To provide perspective, Grenz conducts a tour detailing the “rise of the modern world.” During the past 500 years, birthed by the Renaissance and Age of Reason, a “modern” world emerged, given shape by thinkers such as Francis Bacon and Rene Descartes, John Locke and Isaac Newton, who espoused principles such as autonomy, nature, harmony, and progress. The consummation of the Modern project appeared in the “Copernican Revolution” wrought by Immanuel Kant, who “provided the foundation for the final emergence of modernism as a cultural phenomenon. And his work marked the inauguration of modernity in its fullness, the era characterized by a focus on intense self-reflection” (p. 79). Yet Kant subverted as well as summarized Modernity. “In the Kantian system, the Cartesian self became not just the focus of philosophical attention but the entire subject matter of philosophy. Rather than viewing the self as one of several entities in the world, Kant envisioned the thinking self in a sense “creating” the world–that is, the world of its own knowledge. The focus of philosophical reflection ever since has been this world-creating self” (p. 79). Kant sought to equip the individual to understand the universal, but in fact he left the individual knowing only himself.

Then came Nietzsche, the prophet of postmodernism. Clearly a nihilist, Nietzsche “contends that we have no access to reality whatsoever. In fact, he claims that there is no `true world.’ Everything is a `perspectival appearance’ the origin of which lies within us. We live in a constructed world that comes from our own perspective” (p. 91). There are no “things,” only “masks” concealing whatever is. To Nietzsche, “truth” is nothing more than the metaphors and fictions we toss off to express our momentary feelings. We create our “truths” and “values.” Whatever pleases us is, for us, true and good.

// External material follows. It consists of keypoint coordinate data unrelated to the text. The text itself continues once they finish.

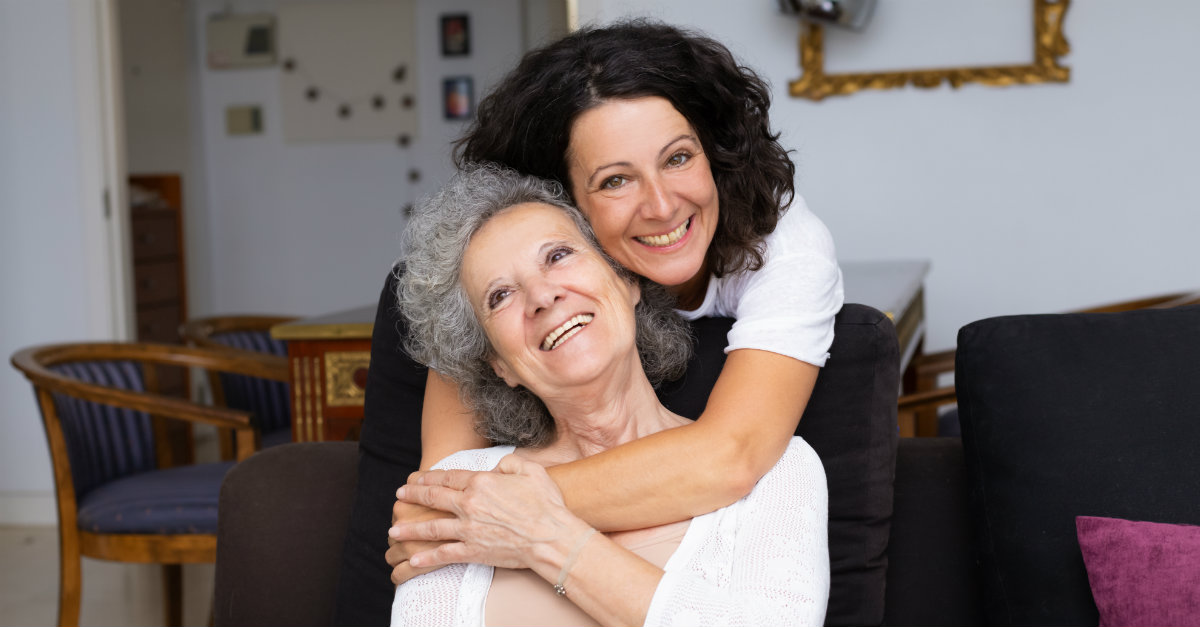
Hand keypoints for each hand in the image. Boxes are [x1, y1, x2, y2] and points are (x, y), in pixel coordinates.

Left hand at [390, 454, 585, 570]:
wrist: (550, 538)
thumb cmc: (546, 504)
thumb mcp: (531, 470)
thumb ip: (510, 462)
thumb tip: (497, 467)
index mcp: (482, 482)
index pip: (449, 476)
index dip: (430, 476)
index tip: (417, 477)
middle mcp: (470, 504)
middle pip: (434, 497)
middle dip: (413, 496)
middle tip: (399, 496)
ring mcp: (469, 529)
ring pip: (432, 528)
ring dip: (410, 529)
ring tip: (394, 530)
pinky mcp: (473, 550)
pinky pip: (444, 554)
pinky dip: (427, 558)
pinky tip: (414, 559)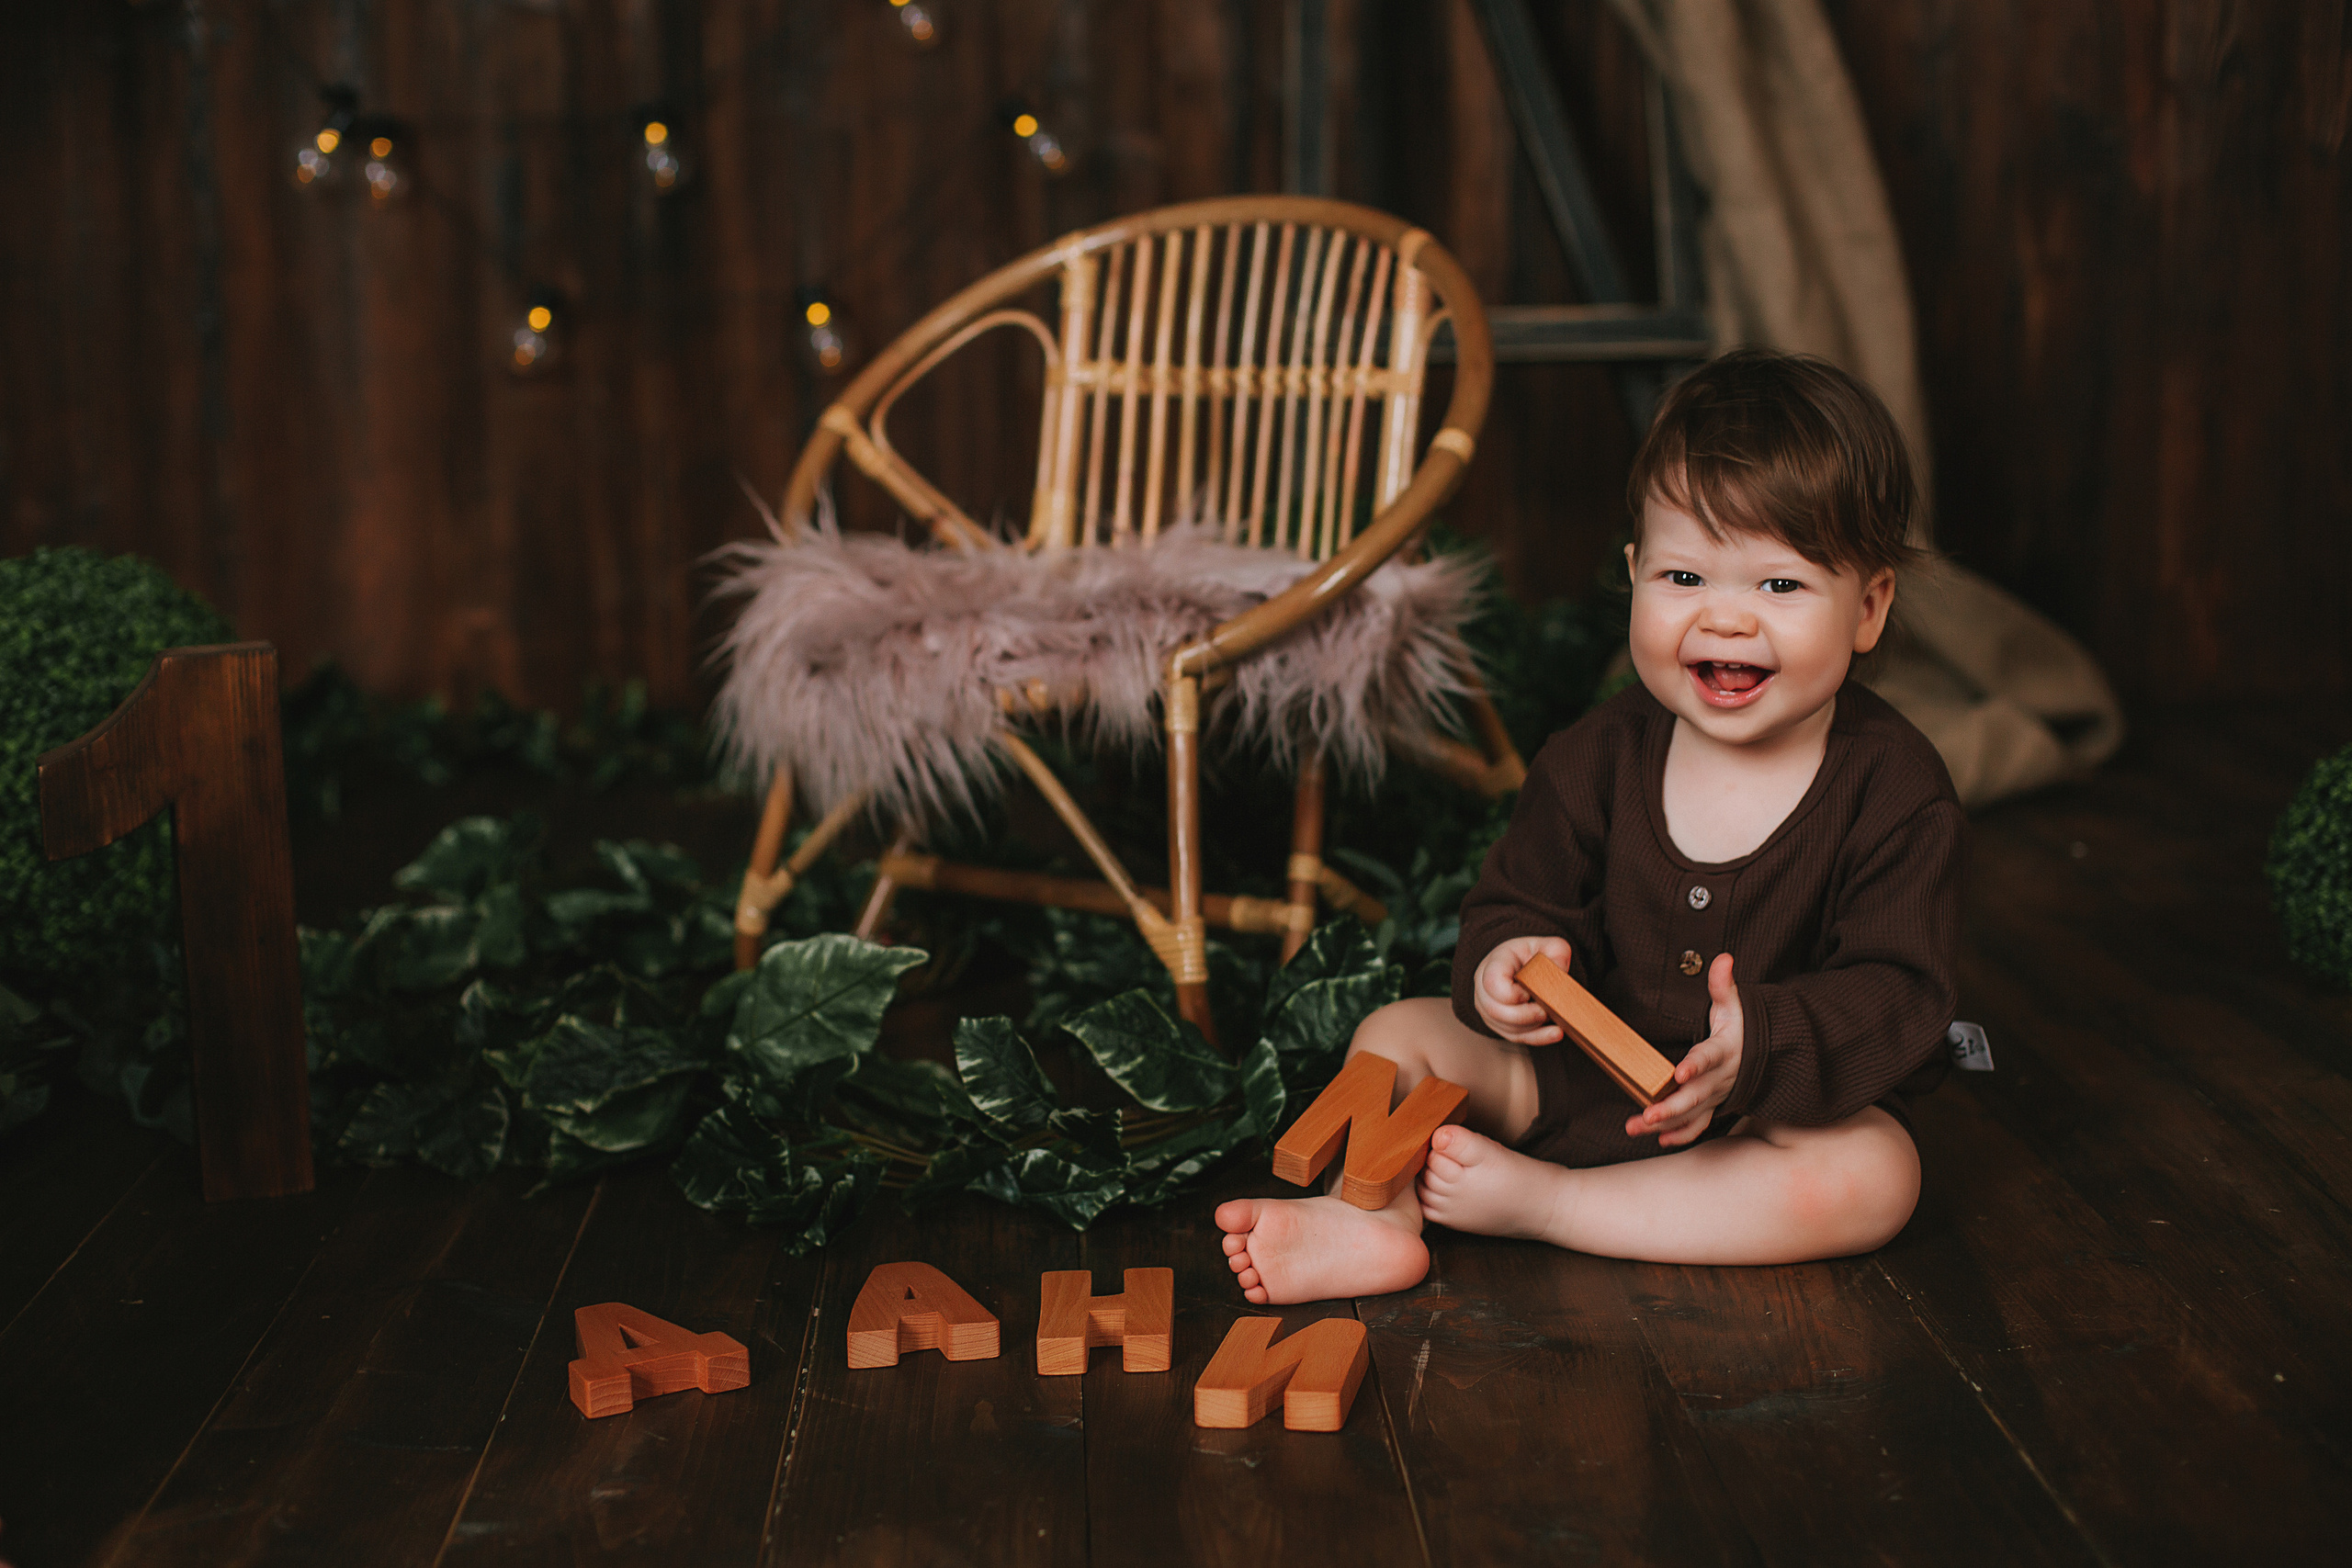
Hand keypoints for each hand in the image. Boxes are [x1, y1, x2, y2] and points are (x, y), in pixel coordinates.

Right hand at [1473, 935, 1575, 1044]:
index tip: (1531, 990)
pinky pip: (1515, 1038)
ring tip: (1553, 1016)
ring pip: (1506, 1028)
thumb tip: (1561, 972)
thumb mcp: (1546, 945)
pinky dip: (1538, 1038)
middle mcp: (1483, 989)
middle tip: (1546, 1009)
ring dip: (1533, 1026)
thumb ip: (1556, 953)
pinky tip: (1556, 1033)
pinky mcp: (1500, 1025)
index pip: (1493, 984)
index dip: (1515, 993)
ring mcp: (1488, 1010)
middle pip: (1496, 1011)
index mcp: (1491, 966)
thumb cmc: (1532, 956)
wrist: (1521, 966)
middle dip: (1526, 1015)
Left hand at [1627, 952, 1742, 1146]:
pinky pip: (1698, 1126)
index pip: (1709, 1058)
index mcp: (1724, 1050)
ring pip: (1692, 1115)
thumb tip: (1723, 958)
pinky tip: (1659, 1140)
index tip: (1680, 1072)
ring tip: (1636, 1127)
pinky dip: (1681, 1135)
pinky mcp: (1712, 1107)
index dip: (1696, 1065)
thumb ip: (1723, 985)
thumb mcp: (1734, 1005)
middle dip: (1671, 1107)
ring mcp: (1716, 1096)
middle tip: (1647, 1115)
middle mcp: (1720, 1078)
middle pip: (1696, 1096)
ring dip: (1665, 1124)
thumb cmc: (1739, 1027)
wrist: (1763, 1056)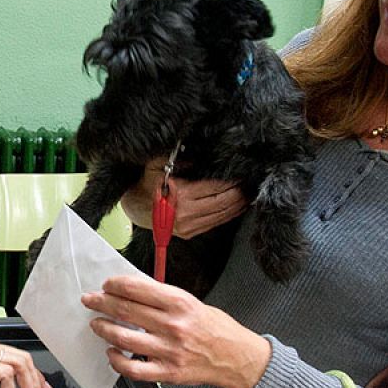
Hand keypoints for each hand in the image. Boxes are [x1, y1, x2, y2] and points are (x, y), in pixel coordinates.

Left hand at [80, 273, 270, 387]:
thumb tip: (131, 291)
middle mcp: (173, 325)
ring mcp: (169, 350)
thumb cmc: (214, 328)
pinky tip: (112, 352)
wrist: (237, 357)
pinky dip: (117, 360)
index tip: (106, 285)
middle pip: (125, 310)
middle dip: (101, 303)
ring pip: (124, 338)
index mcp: (179, 303)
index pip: (136, 288)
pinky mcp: (167, 372)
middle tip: (90, 300)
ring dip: (104, 328)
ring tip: (97, 324)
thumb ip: (163, 298)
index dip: (115, 285)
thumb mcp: (192, 303)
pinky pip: (133, 368)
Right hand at [120, 159, 246, 237]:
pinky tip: (237, 206)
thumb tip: (200, 155)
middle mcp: (186, 214)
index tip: (242, 173)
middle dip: (240, 193)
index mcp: (181, 195)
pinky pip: (216, 223)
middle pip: (223, 202)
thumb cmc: (147, 184)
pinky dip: (230, 214)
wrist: (136, 208)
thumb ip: (178, 158)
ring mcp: (189, 227)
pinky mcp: (190, 233)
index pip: (215, 187)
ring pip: (223, 215)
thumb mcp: (157, 164)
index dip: (231, 181)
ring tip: (249, 193)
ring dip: (239, 204)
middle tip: (251, 182)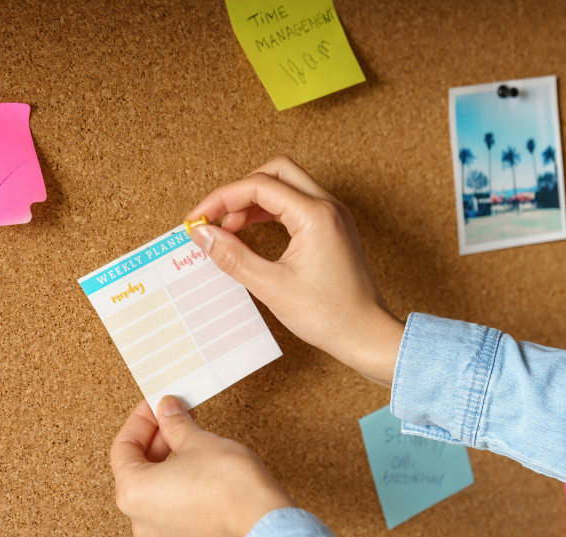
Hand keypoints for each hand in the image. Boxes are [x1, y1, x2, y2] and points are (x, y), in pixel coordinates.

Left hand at [109, 397, 295, 536]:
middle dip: (156, 439)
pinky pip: (172, 506)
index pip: (123, 447)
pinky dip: (179, 484)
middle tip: (174, 417)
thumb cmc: (230, 487)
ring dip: (167, 461)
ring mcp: (163, 533)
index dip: (141, 420)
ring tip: (189, 439)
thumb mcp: (199, 441)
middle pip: (136, 470)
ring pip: (155, 490)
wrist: (263, 524)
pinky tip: (198, 466)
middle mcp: (140, 518)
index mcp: (133, 493)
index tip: (156, 406)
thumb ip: (175, 424)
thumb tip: (167, 411)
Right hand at [185, 156, 404, 386]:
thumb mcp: (271, 286)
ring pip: (288, 187)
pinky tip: (253, 234)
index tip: (198, 218)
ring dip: (256, 201)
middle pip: (276, 172)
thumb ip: (233, 256)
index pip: (259, 185)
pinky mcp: (334, 230)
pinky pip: (298, 206)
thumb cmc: (329, 315)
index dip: (222, 198)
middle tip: (217, 218)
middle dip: (241, 190)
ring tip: (230, 230)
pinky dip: (272, 213)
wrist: (366, 335)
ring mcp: (334, 217)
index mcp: (316, 215)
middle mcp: (328, 208)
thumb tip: (203, 234)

After taking 160 pages to describe postmodernism, Grenz devotes a dozen pages to “the Gospel and the postmodern context,” seeking, as a theologian, to rightly address it. “The shift from the familiar territory of modernity to the uncharted terrain of postmodernity has grave implications for those who seek to live as Christ’s disciples in the new context” (p. 162). Focused on Christ, Christians obviously resist postmodernism’s effort to de-center truth and values. The Gospel is not simply one story among many others, but the universal message for all mankind. Yet postmodernist criticism of Enlightenment philosophy may well open many doors for Christians, and the coming world may well be more congenial to the Faith than the one now ending.

Grenz’s work is readable, critical but not caustic, serving its purpose as a “primer” for Christians seeking a basic understanding of postmodernism.